5-Nitrotryptamine

Clinical data
- Other names: 5-Nitro-T; Nitro-I; NitroI; 3-(2-Aminoethyl)-5-nitroindole
- Drug class: Serotonin receptor modulator; Serotonin 5-HT_{2A} receptor agonist; Serotonergic psychedelic; Hallucinogen
- ATC code: None;

Identifiers
- IUPAC name 2-(5-nitro-1H-indol-3-yl)ethanamine;
- CAS Number: 55747-72-3;
- PubChem CID: 151295;
- ChemSpider: 133347;
- CompTox Dashboard (EPA): DTXSID20204301 ;

Chemical and physical data
- Formula: C_{10}H_{11}N_{3}O_{2}
- Molar mass: 205.217 g·mol^{−1}
- 3D model (JSmol): Interactive image;
- SMILES C1=CC2=C(C=C1[N+](=O)[O-])C(=CN2)CCN;
- InChI InChI=1S/C10H11N3O2/c11-4-3-7-6-12-10-2-1-8(13(14)15)5-9(7)10/h1-2,5-6,12H,3-4,11H2; Key:GPZRBKWRRKBOAC-UHFFFAOYSA-N;

= 5-Nitrotryptamine =

5-Nitrotryptamine, also known as Nitro-I, is a serotonin receptor modulator and psychedelic drug of the tryptamine family. It is the 5-nitro derivative of tryptamine.

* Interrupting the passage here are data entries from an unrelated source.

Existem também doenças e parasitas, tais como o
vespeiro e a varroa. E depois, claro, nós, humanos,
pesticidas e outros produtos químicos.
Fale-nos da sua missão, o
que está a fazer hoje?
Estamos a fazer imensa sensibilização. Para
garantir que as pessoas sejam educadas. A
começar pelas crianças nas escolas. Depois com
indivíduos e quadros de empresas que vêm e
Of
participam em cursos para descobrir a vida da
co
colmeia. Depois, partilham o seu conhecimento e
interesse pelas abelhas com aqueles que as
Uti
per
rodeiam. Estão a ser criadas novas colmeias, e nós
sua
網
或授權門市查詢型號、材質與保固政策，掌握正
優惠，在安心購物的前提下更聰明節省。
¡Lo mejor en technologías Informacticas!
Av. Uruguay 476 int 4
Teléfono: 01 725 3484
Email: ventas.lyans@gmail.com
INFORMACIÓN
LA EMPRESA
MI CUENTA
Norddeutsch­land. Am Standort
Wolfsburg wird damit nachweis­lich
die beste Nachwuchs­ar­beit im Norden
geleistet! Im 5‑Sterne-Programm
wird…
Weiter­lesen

The drug is a biased agonist of the serotonin 5-HT_{2A} receptor (K_{i} = 490–2,050 nM; EC_{50} = 0.11–491 nM; E_{max} = 44–108%). It shows high selectivity (10-fold) for activation of the G_{αq} pathway over β-arrestin2 recruitment and very high selectivity (>50-fold) for activation of the G_{αq} pathway over the G_{αi1} pathway.

Given via intracerebroventricular injection, Nitro-I produces the head-twitch response, a behavioral proxy of psychedelic effects, in rodents. This effect is absent in serotonin 5-HT_{2A} receptor knockout mice. Unlike 5-phenoxytryptamine (OVT2), Nitro-I does not produce serotonin 5-HT_{2A} receptor-mediated long-term memory deficits.

The chemical synthesis of Nitro-I has been described.

Nitro-I was first described in the scientific literature by 1953. Subsequently, it was studied and described in greater detail in 2015 and 2024.